To try to give back to the community a bit, I wanted to share a “new to me” level novel way of calculating log2(x) and pow2(x) without any branches / loops.
Best,
ihsan.
That’s a very neat trick! I didn’t know the clz instruction!
For your pow2 routine, maybe it could be retrofitted in Braids’ ugly ComputePhaseIncrement method (which got ported without much thoughts from the Shruthi codebase - where the idea of doing a division by 12 to get the argument to pow2 was insane).
The modules with FPUs all employ a routine for evaluating 2^(x/12.0), which uses the identity 2^(x / 12) = 2^(frac(x/12)) x 2^(int(x/12)), with LUTs (256 entries) for the multiplier and multiplicand.

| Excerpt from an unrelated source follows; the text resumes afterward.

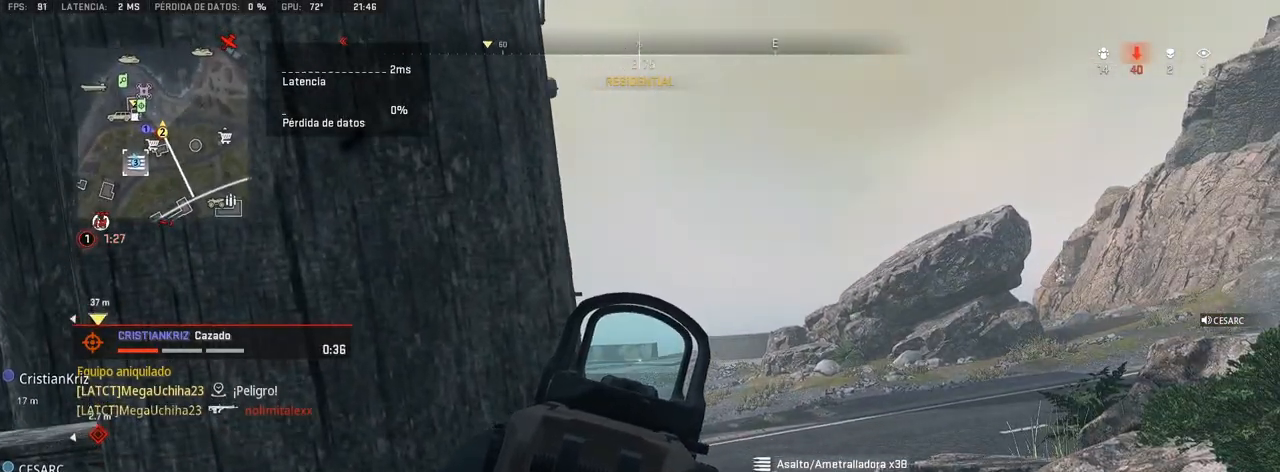
{"buttons": [], "left_stick": "right", "right_stick": "left", "events": [[50, "right_stick", "right"], [150, "right_stick", "center"], [333, "L1", "up"], [433, "left_stick", "right"], [483, "right_stick", "left"]]}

Over time, I started calling this routine to compute 2^x too, which explains horrors like SemitonesToRatio(decay * 84.0f) instead of pow2f(decay * 7.0f) in the codebase.
In an upcoming update of Plaits, I use this trick (which works only for floats): use a polynomial approximation for the fractional part of x, then directly mess with the bits of the IEEE 754 representation to multiply by 2^int(x).
template<int order>
inline float Pow2Fast(float x) {
int32_t x_integral = static_cast<int32_t>(x);
if (x < 0.0f) {
--x_integral;
}
x -= static_cast<float>(x_integral);
union {
float f;
int32_t w;
} r;
if (order == 1) {
r.f = 1.0f + x;
} else if (order == 2) {
r.f = 1.0f + x * (0.6565f + x * 0.3435f);
} else if (order == 3) {
r.f = 1.0f + x * (0.6958f + x * (0.2251f + x * 0.0791f));
}
r.w += x_integral << 23;
return r.f;
}
Thank you for sharing. I was also not aware of the CLZ instruction. Great observation!
I have recently been using Paul Mineiro’s approach to calculate log2, log10, pow, pow2 (also utilizes properties of IEEE 754 representation like @pichenettes method) for a compressor to convert to and from decibels.